Methods: Joan's symptoms were obtained from the documentation of her Trial of Condemnation. We investigated Joan of Arc from a strictly semiologic point of view, focusing on symptoms and possible trigger factors.

Results: From ages 13 to 19, the episodes were characterized by a prevalent auditory component, followed by "a great light" or images that Joan identified as saints. Sometimes, the visual component was missing and replaced by comprehension verbal disturbance. The spells were sudden, brief in duration, and frequent, and also occurred during sleep. In some cases, the sound of bells could trigger the "voices."

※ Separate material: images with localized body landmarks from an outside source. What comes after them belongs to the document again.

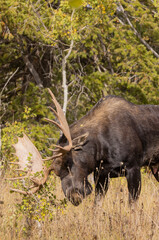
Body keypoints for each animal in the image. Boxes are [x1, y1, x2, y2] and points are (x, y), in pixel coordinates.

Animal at [11, 89, 159, 205]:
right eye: (57, 174)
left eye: (68, 163)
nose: (74, 197)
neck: (102, 150)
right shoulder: (101, 174)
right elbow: (96, 206)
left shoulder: (133, 167)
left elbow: (132, 204)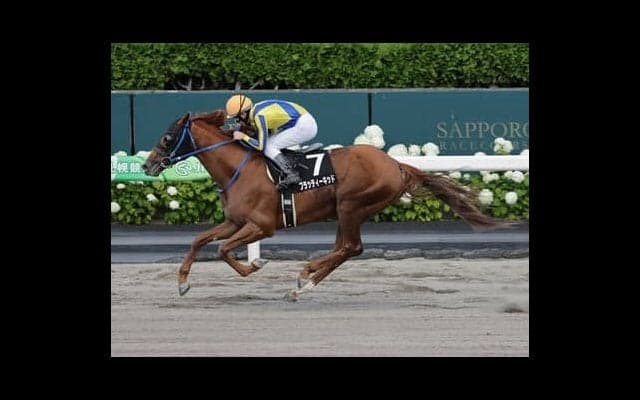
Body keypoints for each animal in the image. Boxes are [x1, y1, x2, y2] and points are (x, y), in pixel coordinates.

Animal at [142, 109, 513, 301]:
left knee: (351, 247)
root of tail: (396, 164)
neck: (239, 169)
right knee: (346, 249)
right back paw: (305, 282)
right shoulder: (235, 222)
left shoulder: (262, 226)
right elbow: (199, 241)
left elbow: (222, 250)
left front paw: (256, 265)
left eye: (166, 137)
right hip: (346, 210)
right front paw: (182, 283)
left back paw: (305, 275)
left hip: (351, 204)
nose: (147, 165)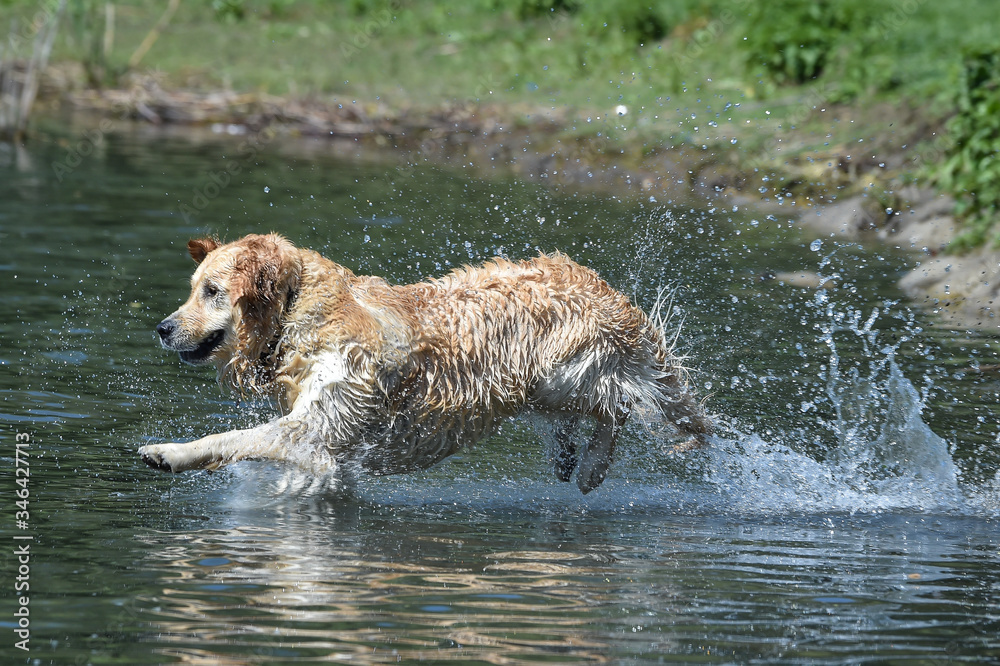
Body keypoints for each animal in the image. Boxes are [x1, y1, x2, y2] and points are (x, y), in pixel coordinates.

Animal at [139, 233, 712, 492]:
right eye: (193, 288)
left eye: (212, 292)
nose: (162, 327)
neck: (301, 312)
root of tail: (601, 286)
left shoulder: (316, 429)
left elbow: (232, 439)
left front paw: (169, 452)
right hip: (541, 384)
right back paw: (568, 454)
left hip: (564, 371)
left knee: (618, 406)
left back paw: (592, 466)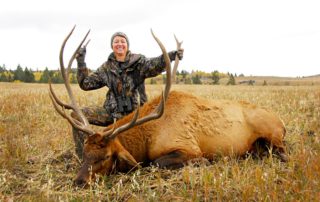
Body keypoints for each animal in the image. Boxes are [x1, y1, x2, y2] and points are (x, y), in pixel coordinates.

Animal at [49, 26, 288, 186]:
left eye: (106, 156)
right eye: (86, 152)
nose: (79, 181)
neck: (147, 138)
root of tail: (282, 123)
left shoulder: (188, 146)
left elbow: (156, 163)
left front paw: (204, 163)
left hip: (274, 137)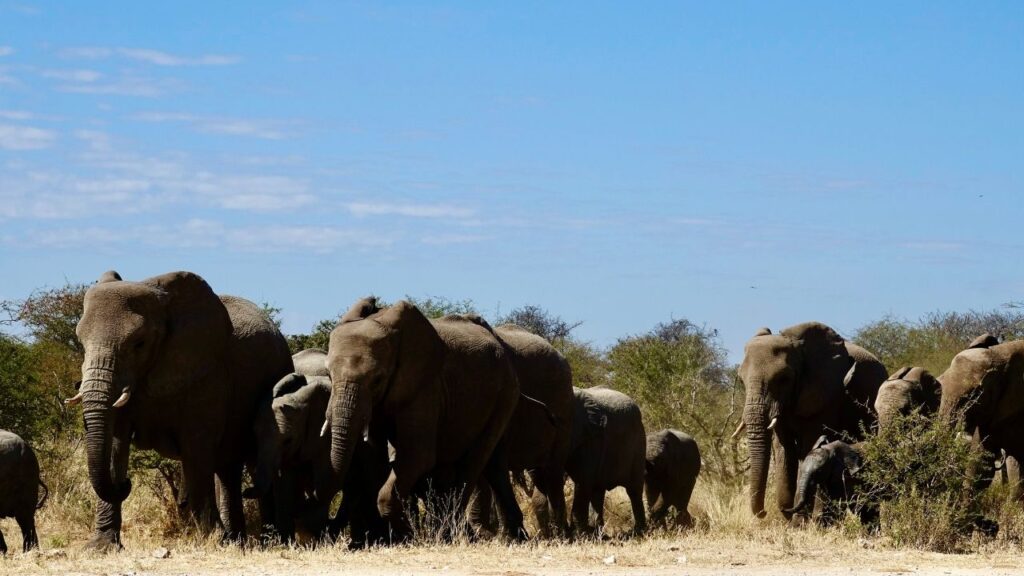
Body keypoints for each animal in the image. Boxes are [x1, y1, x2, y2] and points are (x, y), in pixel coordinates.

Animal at [69, 270, 293, 549]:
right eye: (81, 342)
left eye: (139, 343)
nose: (125, 484)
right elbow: (114, 441)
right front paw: (101, 547)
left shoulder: (208, 372)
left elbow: (196, 447)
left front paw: (210, 539)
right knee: (227, 468)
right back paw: (235, 540)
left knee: (254, 462)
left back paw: (268, 541)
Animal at [325, 298, 522, 543]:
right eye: (329, 375)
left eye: (377, 379)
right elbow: (376, 456)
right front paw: (391, 538)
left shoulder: (426, 387)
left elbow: (418, 456)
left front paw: (407, 537)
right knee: (493, 464)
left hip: (506, 392)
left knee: (474, 461)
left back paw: (449, 534)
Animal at [468, 324, 574, 539]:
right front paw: (484, 533)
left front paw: (497, 535)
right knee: (540, 473)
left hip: (562, 405)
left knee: (553, 471)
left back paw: (560, 534)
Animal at [566, 386, 647, 537]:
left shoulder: (592, 439)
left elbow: (583, 480)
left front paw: (580, 535)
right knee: (598, 491)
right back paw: (598, 532)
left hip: (638, 442)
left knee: (634, 490)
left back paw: (639, 531)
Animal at [737, 323, 887, 519]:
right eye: (741, 380)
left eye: (783, 379)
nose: (764, 513)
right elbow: (784, 450)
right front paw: (789, 519)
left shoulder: (827, 394)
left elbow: (809, 445)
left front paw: (800, 520)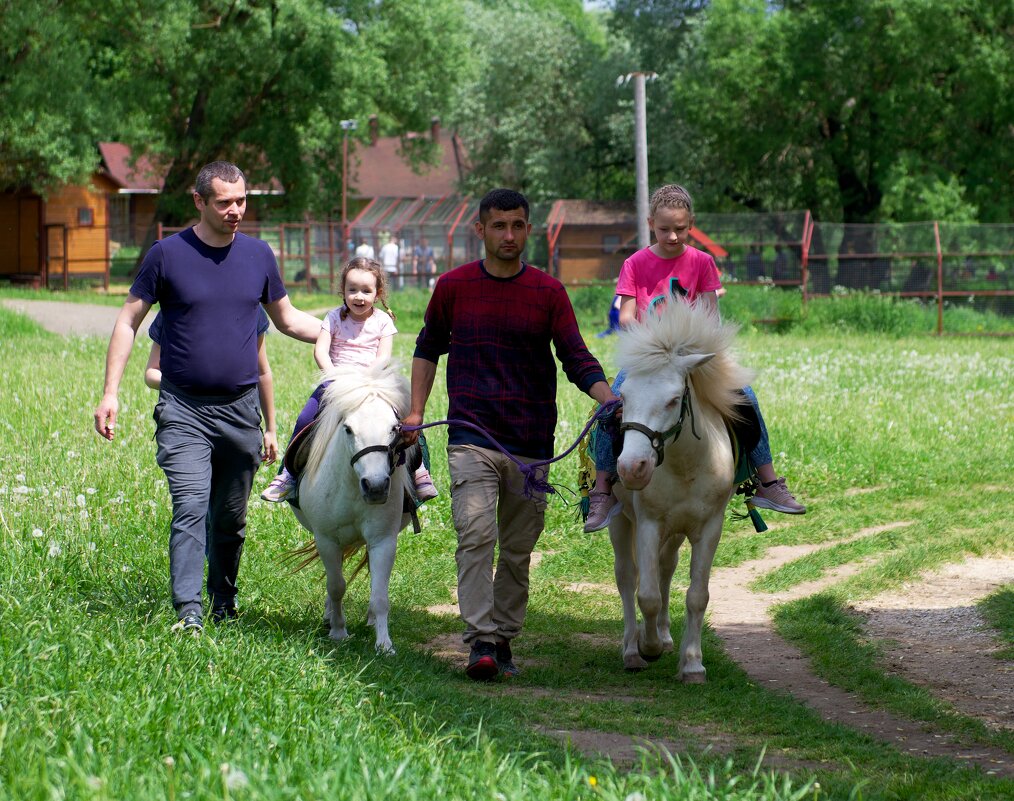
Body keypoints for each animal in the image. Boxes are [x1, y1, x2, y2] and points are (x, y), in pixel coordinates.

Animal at [294, 360, 415, 657]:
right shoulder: (326, 539)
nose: (376, 486)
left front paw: (384, 644)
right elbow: (336, 586)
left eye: (394, 428)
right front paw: (338, 631)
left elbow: (380, 595)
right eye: (348, 428)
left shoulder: (383, 540)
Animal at [608, 300, 754, 685]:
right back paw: (632, 649)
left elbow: (696, 595)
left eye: (674, 399)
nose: (631, 468)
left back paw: (665, 636)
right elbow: (646, 595)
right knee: (627, 576)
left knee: (665, 567)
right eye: (623, 396)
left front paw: (691, 664)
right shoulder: (648, 524)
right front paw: (648, 647)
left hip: (676, 532)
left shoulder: (709, 528)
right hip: (620, 521)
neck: (685, 466)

Conclusions: Joan's spells were characterized by a constant auditory component, complex, spontaneous, or evoked by sudden auditory stimuli, that could be associated with an inconstant visual component, sometimes simple and, more often, complex, and comprehension verbal disturbance. These spells differ from ecstatic epilepsy with respect to clinical features and involvement of cerebral regions. The negative family history, the ictal semiology, and the possibility that the spells were triggered by acoustic stimuli suggest IPEAF, and the search for the epitempin/LGI1 gene or other new gene mutations on a hair of the Maid of Orléans may enhance our knowledge about her presumed epilepsy.